From the results released, it can be seen that Apple is also focusing on small models and breaking through the limitations of end side parameters. According to a research report by Huafu Securities, in addition to the MM1 model with 3 billion parameters, Apple is more focused on the layout of end side models, with the end side scenario based small model ReALM having a minimum parameter of 80 million. Apple also proposed using flash memory to solve the memory bottleneck of large model operation, and its Flash-LLM solution increases the number of model parameters that can be run on the end device to twice the original. With the June WWDC and subsequent press conferences, Apple related products are expected to be launched.

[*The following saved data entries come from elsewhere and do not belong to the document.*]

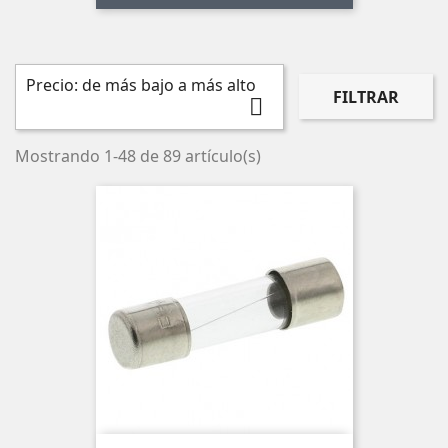
Precio: de más bajo a más alto
FILTRAR

Mostrando 1-48 de 89 artículo(s)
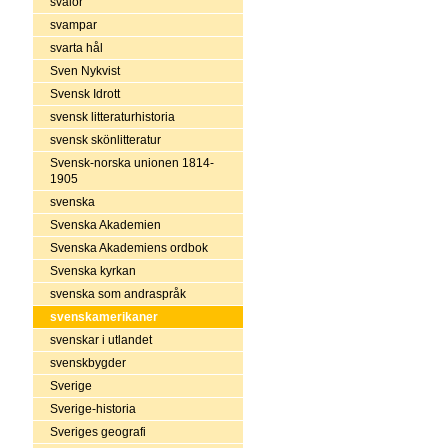
svalor
svampar
svarta hål
Sven Nykvist
Svensk Idrott
svensk litteraturhistoria
svensk skönlitteratur
Svensk-norska unionen 1814-
1905
svenska
Svenska Akademien
Svenska Akademiens ordbok
Svenska kyrkan
svenska som andraspråk
svenskamerikaner
svenskar i utlandet
svenskbygder
Sverige
Sverige-historia
Sveriges geografi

As for the future form of popular apps on the end, Zhang Li stated that MediaTek has two dimensions when looking at apps: one is to look at the existing top apps that are innovating and generating AI, and the other is to look at the newly emerging apps. It is currently uncertain from which category popular apps will emerge. Both the cloud and the end side may have large model applications running out, in contrast, the cloud may be more suitable for innovation from 0 to 1, while the end side may be more suitable for perception and some better innovations.
Li Yanji believes that multimodal large model inputs and outputs such as images and videos should soon be implemented on mobile phones. In addition, the expert system will also train many small models that can be switched according to user needs. The demand for mobile devices has become increasingly clear, such as the trend towards personalized capabilities and local computing.